A theoretical understanding of the behavior of quantum-mechanical many-body systems - that is, systems containing many interacting particles - is a considerable challenge in that no exact solution can be found; instead, reliable methods are needed for approximate but accurate simulations of such systems on modern computers. New insights and a better understanding of complicated quantum mechanical systems can only be obtained via large-scale simulations. The capability to study such systems is of high relevance for both fundamental research and industrial and technological advances.

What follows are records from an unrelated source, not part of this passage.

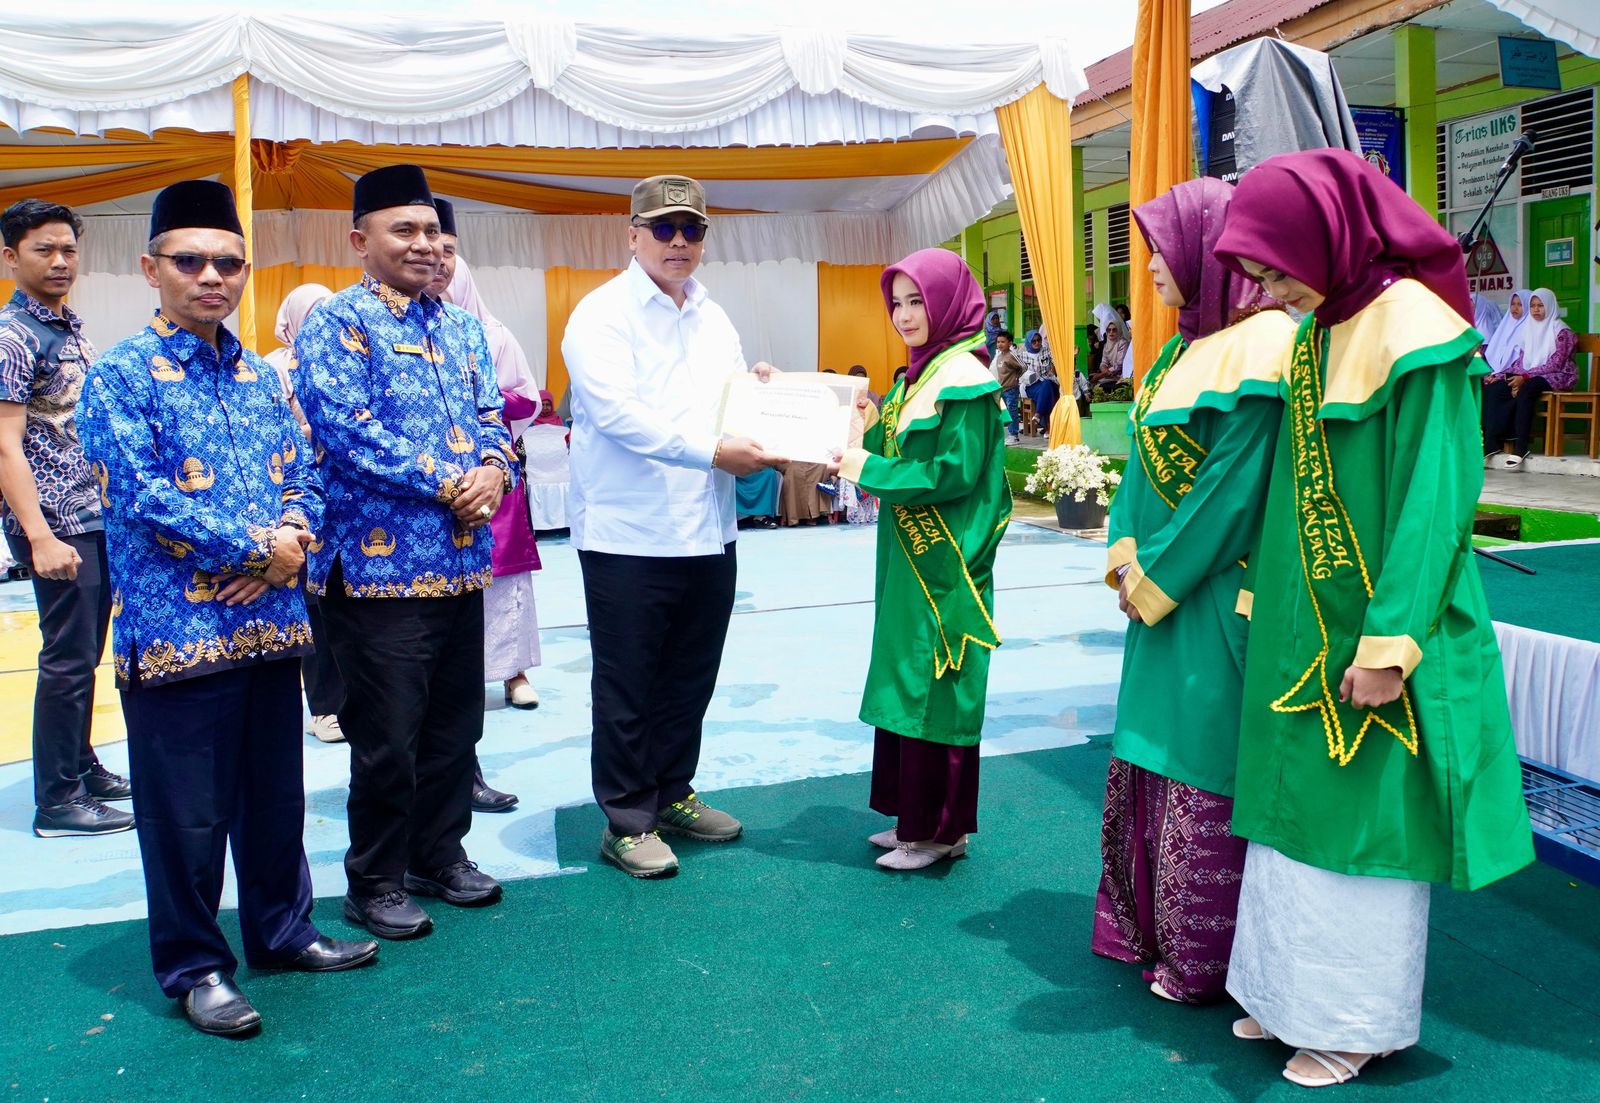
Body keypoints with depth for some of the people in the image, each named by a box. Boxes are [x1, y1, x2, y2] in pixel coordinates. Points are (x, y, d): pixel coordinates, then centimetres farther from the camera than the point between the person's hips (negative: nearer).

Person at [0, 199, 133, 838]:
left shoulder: (73, 329, 14)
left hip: (95, 516, 8)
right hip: (56, 523, -8)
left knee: (85, 652, 16)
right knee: (68, 657, -4)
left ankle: (82, 768, 29)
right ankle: (57, 802, 6)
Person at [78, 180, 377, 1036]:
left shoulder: (259, 376, 12)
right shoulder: (121, 376, -6)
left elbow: (307, 480, 12)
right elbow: (142, 497, -15)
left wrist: (292, 540, -10)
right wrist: (258, 546, -15)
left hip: (271, 621, 6)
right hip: (176, 630, -6)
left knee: (276, 793, 17)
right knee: (187, 810, 4)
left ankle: (282, 930, 34)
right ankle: (192, 965, 20)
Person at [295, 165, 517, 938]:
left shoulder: (461, 330, 15)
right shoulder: (337, 325, -7)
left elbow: (493, 417, 13)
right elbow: (348, 432, -17)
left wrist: (495, 469, -9)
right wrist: (449, 485, -16)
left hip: (461, 561, 7)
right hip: (380, 563, -7)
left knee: (454, 725, 16)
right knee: (387, 736, 2)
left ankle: (440, 854, 32)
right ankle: (374, 883, 18)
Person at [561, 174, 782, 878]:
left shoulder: (714, 320, 16)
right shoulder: (603, 314, -7)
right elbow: (619, 412, -20)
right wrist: (712, 450, -26)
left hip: (707, 531, 7)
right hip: (628, 533, -7)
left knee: (690, 677, 16)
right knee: (626, 685, 3)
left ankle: (672, 794, 32)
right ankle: (626, 821, 15)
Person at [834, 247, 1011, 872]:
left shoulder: (965, 380, -14)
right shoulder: (916, 377, 14)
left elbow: (954, 473, -21)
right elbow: (893, 456, 12)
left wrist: (869, 468, -17)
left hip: (943, 564, -9)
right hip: (909, 560, 9)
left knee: (933, 688, -1)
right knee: (906, 681, 14)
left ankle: (940, 830, 12)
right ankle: (914, 817, 26)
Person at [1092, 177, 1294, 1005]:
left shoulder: (1259, 344, -15)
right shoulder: (1187, 346, 14)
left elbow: (1234, 486, -19)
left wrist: (1156, 579, -14)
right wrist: (1126, 558, 1)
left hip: (1216, 599, -9)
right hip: (1159, 589, 9)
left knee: (1204, 769, 0)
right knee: (1151, 754, 15)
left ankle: (1205, 959, 14)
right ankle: (1150, 928, 29)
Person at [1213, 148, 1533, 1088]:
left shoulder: (1414, 331, -15)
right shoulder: (1319, 336, 10)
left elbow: (1435, 497, -19)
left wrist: (1389, 641, -22)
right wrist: (1269, 605, 13)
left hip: (1373, 633, -8)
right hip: (1306, 630, 8)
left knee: (1361, 818, 3)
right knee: (1300, 803, 15)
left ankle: (1358, 1021, 20)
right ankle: (1296, 992, 30)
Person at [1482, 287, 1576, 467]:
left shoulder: (1561, 332, -4)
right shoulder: (1529, 329, 17)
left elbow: (1555, 364, -14)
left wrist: (1525, 377, -22)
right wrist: (1515, 379, -7)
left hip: (1556, 377, -6)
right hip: (1527, 377, 6)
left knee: (1526, 390, -39)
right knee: (1493, 388, -21)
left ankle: (1521, 446, -37)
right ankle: (1491, 440, -29)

The aim of this course is to present applications of, through various computational projects, some of the most widely used many-body methods with pertinent algorithms and high-performance computing topics such as advanced parallelization techniques and object orientation. Furthermore, elements of Machine Learning and quantum computing may be presented if of interest. In particular we will here employ deep learning techniques based on neural networks and so-called Boltzmann machines. The methods and algorithms that will be studied may vary from year to year depending on the interests of the participants, but the main focus will be on systems from computational material science, solid-state physics, atomic and molecular physics, nuclear physics and quantum chemistry. The most relevant algorithms and methods are microscopic mean-field theories (Hartree-Fock and Kohn-Sham theories and density functional theories), large-scale diagonalization methods, coupled-cluster theory, similarity renormalization methods, and quantum Monte Carlo like Variational Monte Carlo and Diffusion Monte Carlo approaches. Methods to study phase transitions for both fermionic and bosonic systems can also be studied.